Sometimes I do change my mind about stuff. Not that often (I’m only human, you know), but one happened recently. I posted on Twitter about how I don’t follow anyone who doesn’t follow me back, and a bunch of people responded to me and I thought a bit about it…and…well I have to say that I still agree with my overall point, which is that it’s galling that you lose social capital when you follow someone on Twitter. But I also realized that it was silly to carry it to the extent that I did (where I didn’t follow ANYONE) who didn’t follow me back, because who cares if I’m plus or minus fifty or a hundred people in my follower / followed-by ratio. So I did add some people. I think @louisvirtel and @scalzi are funny. And I think @danceswithfat says interesting stuff. And I will consent to be broadcast to by them.

The other time was when I posted on Facebook how I’d never ‘like’ someone’s Facebook artist page (for the same reason, they’re basically asking for permission to broadcast to you). But then someone (Parker?) posted a reply on my Facebook and made me realize that there was really no reason to be so stern with my friends. So now I like pretty much all the Facebook pages that people ask me to like, assuming they’re even remotely interesting to me. Also it (in practice) doesn’t really matter anymore, since Facebook has altered its algorithms so that you almost never see posts from the pages that you like (unless they pay to promote those posts).

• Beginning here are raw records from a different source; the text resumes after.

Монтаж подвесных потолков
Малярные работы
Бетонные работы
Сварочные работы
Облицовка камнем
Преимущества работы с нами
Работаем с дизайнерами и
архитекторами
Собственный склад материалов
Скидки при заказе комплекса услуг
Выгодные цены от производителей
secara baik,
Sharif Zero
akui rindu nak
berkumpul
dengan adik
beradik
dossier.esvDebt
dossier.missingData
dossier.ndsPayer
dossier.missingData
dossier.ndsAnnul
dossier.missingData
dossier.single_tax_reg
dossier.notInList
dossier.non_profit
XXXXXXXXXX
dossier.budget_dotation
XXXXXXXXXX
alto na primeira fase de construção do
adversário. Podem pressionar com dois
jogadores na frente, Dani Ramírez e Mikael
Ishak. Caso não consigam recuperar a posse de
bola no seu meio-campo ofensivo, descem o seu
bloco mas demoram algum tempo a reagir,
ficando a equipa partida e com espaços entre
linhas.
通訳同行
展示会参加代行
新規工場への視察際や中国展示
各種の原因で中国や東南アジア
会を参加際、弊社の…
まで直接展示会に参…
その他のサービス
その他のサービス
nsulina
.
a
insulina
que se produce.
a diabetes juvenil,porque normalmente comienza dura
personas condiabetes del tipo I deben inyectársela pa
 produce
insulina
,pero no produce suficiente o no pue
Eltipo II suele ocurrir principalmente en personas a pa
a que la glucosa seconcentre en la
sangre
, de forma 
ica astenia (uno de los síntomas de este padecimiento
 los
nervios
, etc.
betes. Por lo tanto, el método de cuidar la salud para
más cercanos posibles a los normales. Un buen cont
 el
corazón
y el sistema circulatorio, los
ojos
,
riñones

Also, there were those eight years when I hardly used Facebook. And those six years when I said that Twitter was a stupid fad that’d never catch on. And that time that I said Feedly was stupid and difficult to use (but I was right about that. Okay. They changed some stuff and legitimately made it better, and now it’s actually good). And the twelve years during which I swore I’d never switch to Mac. And all the times I said that Scrivener was just another way for writers to procrastinate by fiddling around with fancy tools instead of actually writing.